Lacú, cara de miel, cabello cano,
Temblándole, jadeante, la camisa,
Fabrica santos, leve la sonrisa,
Barcino guante de sudor la mano.
Trabaja en palos. Y al tallarlos tanto,
Con calor de melcocha por la frente,
Lo llama por allí la buena gente:
“Lacú, cara de miel, cara de santo”.
Modela efigies rojas de madera,
Pálidos santos de color de Luna,
Y le suenan los dedos como en una
Llanura fatigante y forastera.
Cuando está airado, talla entre avatares,
Y cuando alegre, hasta el taller se alegra,
Se le envuelve la sangre en noche negra
Si se le llena el alma de pesares.
Tales son sus desvelos; son tan fijos
Sus labores, sus vértigos, sus sueños,
Y es tanta la pasión de sus empeños
Que tiene el rostro de sus propios hijos.

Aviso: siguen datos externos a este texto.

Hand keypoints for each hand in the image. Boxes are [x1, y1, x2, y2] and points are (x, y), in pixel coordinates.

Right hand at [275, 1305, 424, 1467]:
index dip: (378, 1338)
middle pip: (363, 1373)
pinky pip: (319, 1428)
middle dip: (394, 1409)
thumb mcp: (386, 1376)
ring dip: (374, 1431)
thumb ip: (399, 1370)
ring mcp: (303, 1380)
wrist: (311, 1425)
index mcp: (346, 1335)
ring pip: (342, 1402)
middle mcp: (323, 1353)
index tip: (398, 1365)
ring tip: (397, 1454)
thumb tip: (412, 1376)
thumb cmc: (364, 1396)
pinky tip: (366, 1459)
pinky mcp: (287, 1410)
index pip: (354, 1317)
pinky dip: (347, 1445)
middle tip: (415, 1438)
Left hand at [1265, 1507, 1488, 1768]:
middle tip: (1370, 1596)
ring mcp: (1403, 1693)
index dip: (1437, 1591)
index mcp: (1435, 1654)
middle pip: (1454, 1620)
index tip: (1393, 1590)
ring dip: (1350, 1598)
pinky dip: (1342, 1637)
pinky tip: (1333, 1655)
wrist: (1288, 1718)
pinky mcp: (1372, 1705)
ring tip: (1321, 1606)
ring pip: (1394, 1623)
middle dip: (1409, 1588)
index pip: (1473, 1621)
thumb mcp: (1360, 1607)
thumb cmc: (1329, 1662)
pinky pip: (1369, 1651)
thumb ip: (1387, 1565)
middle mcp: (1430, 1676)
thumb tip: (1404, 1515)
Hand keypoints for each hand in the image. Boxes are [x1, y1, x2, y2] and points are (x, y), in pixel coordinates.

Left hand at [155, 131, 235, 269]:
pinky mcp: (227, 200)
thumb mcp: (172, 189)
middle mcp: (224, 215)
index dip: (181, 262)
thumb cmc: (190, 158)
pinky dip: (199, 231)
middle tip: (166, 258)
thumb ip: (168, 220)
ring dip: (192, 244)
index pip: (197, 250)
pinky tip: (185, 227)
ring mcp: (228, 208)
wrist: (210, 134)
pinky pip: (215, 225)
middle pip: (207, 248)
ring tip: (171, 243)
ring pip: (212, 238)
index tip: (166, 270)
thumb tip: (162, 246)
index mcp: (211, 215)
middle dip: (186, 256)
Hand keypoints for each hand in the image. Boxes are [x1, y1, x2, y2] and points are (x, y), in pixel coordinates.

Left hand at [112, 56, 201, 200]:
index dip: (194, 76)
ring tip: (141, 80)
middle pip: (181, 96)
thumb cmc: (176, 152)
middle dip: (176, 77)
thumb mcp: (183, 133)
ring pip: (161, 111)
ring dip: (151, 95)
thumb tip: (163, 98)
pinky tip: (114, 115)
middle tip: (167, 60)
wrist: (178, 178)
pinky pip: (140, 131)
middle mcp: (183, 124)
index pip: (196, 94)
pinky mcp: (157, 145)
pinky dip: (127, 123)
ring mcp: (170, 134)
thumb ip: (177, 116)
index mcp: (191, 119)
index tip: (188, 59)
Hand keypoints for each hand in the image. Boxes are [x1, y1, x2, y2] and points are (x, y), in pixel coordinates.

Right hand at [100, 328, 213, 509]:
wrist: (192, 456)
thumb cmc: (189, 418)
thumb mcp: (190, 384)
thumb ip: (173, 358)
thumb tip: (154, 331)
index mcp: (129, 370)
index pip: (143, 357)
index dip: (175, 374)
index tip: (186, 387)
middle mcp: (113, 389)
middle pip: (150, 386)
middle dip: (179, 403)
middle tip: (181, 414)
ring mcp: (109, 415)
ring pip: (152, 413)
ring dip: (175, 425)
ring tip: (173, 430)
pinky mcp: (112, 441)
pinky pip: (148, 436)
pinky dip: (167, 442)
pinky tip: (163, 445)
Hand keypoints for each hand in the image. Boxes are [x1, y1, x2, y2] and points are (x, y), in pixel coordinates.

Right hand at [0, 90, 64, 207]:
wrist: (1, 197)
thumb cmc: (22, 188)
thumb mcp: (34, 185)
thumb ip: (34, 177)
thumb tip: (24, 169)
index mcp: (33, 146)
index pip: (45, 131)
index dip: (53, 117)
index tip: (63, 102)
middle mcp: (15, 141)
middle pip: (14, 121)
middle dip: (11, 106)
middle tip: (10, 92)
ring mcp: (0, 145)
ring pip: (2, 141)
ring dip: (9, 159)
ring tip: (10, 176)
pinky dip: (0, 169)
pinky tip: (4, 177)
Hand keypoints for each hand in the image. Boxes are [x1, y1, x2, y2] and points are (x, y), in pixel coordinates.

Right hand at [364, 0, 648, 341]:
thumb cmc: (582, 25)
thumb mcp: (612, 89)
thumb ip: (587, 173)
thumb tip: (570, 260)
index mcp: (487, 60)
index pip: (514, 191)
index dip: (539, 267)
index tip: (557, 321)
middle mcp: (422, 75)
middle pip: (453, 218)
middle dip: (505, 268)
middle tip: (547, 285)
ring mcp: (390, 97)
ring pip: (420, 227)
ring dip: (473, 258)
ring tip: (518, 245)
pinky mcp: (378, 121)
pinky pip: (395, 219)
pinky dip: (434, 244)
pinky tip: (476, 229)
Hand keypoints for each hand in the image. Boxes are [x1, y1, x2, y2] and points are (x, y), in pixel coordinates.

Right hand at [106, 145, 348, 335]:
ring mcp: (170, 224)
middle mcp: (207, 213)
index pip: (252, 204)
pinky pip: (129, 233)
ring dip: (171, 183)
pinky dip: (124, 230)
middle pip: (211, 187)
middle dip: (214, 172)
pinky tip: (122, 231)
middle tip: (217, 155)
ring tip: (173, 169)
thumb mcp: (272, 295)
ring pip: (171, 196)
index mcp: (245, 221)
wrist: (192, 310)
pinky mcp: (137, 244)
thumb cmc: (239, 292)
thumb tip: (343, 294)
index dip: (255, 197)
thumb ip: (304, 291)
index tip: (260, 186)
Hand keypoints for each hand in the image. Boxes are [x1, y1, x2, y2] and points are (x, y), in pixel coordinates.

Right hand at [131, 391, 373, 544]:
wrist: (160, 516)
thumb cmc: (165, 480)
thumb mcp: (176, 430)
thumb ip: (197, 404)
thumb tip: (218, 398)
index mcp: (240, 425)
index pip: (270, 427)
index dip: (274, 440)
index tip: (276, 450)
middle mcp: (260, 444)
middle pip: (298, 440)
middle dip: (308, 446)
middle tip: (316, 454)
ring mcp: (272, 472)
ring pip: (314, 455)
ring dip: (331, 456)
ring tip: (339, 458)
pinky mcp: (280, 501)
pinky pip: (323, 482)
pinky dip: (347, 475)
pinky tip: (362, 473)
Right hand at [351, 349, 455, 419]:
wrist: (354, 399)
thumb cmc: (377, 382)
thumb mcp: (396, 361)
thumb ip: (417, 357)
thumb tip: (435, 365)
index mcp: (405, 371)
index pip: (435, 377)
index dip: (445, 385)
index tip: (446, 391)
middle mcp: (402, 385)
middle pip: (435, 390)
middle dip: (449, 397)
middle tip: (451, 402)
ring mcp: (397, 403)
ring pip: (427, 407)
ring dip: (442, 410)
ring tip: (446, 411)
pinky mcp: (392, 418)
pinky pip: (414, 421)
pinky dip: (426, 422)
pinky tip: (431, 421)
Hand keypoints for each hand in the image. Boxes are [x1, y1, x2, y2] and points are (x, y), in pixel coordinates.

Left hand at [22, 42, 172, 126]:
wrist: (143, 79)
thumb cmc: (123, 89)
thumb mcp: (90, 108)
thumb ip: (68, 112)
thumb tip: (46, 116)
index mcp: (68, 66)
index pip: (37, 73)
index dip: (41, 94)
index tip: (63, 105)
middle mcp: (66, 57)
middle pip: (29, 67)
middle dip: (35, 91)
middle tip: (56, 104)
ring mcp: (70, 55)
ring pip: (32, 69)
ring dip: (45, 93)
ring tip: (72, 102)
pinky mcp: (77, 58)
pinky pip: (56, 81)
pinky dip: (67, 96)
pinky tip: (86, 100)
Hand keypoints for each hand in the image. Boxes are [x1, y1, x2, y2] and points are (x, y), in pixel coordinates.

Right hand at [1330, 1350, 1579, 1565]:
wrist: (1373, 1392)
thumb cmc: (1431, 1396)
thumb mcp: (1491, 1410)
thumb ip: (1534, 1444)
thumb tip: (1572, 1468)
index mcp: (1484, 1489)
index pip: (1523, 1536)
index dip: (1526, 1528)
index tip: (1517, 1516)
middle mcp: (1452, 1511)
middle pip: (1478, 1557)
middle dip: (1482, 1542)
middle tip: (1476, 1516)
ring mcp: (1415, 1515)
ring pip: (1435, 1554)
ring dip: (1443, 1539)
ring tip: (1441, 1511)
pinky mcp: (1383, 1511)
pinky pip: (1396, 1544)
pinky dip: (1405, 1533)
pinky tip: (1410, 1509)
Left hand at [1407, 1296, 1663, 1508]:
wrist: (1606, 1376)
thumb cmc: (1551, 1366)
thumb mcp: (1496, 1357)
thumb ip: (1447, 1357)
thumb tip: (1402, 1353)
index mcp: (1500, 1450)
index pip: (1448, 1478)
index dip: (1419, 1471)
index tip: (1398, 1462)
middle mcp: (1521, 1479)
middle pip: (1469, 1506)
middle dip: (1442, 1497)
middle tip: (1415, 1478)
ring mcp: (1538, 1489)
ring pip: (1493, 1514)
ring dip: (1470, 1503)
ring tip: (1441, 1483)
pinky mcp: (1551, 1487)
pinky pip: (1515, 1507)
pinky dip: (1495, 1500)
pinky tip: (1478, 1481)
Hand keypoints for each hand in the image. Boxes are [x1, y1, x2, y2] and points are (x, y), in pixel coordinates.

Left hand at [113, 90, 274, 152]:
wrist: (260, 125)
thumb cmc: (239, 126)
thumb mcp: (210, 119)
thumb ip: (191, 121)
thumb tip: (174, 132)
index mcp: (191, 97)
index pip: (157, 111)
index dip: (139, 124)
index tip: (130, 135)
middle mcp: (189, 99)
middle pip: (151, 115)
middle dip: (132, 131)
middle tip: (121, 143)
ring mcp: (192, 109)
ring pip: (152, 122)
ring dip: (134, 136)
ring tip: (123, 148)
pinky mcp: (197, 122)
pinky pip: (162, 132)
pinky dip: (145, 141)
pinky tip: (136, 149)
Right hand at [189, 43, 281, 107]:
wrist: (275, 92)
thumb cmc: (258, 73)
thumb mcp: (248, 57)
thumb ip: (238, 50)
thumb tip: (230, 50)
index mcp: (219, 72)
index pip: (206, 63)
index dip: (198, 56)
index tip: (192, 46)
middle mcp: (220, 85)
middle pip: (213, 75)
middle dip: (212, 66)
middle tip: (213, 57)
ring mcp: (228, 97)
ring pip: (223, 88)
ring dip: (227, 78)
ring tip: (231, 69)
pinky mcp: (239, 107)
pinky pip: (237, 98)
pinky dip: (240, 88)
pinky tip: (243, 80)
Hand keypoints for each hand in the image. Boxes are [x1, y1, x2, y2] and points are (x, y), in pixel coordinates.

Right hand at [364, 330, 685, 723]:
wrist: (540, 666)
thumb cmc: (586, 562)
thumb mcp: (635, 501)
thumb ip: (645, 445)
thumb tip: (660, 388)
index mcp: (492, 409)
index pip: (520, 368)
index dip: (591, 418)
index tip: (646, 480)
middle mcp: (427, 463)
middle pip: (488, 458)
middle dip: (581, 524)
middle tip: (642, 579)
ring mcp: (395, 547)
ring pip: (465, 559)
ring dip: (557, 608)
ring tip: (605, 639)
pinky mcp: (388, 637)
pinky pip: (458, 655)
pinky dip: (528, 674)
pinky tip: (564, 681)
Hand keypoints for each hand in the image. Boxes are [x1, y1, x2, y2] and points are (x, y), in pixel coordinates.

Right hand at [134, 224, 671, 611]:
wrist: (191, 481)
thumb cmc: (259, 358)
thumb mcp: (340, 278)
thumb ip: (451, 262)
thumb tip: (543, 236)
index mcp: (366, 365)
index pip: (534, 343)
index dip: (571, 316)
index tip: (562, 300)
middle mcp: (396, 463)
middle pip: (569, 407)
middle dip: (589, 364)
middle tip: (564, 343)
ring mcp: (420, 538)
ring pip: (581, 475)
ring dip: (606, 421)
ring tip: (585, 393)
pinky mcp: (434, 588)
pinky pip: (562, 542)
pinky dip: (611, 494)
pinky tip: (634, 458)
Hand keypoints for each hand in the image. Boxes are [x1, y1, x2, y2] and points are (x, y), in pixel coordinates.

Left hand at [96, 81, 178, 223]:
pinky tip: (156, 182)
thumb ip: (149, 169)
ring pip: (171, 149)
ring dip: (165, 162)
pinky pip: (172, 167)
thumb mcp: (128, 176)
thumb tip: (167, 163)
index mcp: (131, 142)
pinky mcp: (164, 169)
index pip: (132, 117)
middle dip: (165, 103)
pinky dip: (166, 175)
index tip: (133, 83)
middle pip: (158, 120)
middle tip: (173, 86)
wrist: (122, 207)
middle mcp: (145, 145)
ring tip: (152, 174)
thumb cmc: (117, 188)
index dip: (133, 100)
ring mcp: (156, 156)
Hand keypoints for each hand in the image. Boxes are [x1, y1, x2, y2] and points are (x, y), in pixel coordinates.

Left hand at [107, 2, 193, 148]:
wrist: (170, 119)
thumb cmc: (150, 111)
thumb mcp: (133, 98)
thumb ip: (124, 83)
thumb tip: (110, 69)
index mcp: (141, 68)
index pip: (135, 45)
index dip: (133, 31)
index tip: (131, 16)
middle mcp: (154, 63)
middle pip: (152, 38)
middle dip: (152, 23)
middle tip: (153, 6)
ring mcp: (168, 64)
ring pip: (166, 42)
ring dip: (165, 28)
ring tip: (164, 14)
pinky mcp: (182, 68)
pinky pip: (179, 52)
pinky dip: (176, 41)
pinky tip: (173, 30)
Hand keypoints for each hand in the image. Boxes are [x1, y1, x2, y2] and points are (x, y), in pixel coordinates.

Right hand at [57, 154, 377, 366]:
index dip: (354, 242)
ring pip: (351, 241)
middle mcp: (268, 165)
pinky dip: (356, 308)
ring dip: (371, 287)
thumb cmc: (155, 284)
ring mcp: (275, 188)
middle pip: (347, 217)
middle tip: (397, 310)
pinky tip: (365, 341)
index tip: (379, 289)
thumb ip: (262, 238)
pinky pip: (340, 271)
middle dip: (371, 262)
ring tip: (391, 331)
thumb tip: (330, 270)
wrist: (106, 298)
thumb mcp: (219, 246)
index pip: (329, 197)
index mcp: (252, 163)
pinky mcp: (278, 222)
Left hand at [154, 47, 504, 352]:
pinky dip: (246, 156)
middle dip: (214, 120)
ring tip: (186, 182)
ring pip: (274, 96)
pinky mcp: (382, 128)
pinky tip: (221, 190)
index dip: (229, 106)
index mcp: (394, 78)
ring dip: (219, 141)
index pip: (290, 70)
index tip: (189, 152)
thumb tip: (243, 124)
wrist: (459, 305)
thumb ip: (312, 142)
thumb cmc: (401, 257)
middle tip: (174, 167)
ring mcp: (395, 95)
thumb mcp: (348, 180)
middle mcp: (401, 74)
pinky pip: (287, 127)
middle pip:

Lacú mira el vivir, sigue a la gente,
Ante las vidas simples se emociona,
Siente latir un gesto y lo aprisiona,
Lo fija todo en su labor paciente.
De allí que cuando miran los vecinos
Las figuras de palo en sus altares,
Se ven, tal como son en sus hogares,
Tal como son, jirones de caminos.
Para probar mejor lo que origina
Dentro del puño como fuelle ardiendo,
Se amarra al brazo enérgico un estruendo
De escopeta o cuchillo o carabina.
Si labra un santo, firme y despiadado
Baña el cincel de fuego y agavilla
La gubia con cendal de maravilla,
Fragor de tierra, semillar y arado.
Y si es santa, despierto en nuevo brío,
Le da un soplo final mágico y sabio:
Con flor de pachulí le pinta el labio,
Las lágrimas, con gotas de rocío.
Y tanto se parece a sus criaturas
Que él mismo es ya raíz, árbol, madera,
Palpitación terrestre y verdadera
De cortezas con sol por vestiduras.
Trabaja en palos. Y al tallarlos tanto
Con calor de melcocha por la frente,
Lo llama por allí la buena gente:
“Lacú, cara de miel, cara de santo”.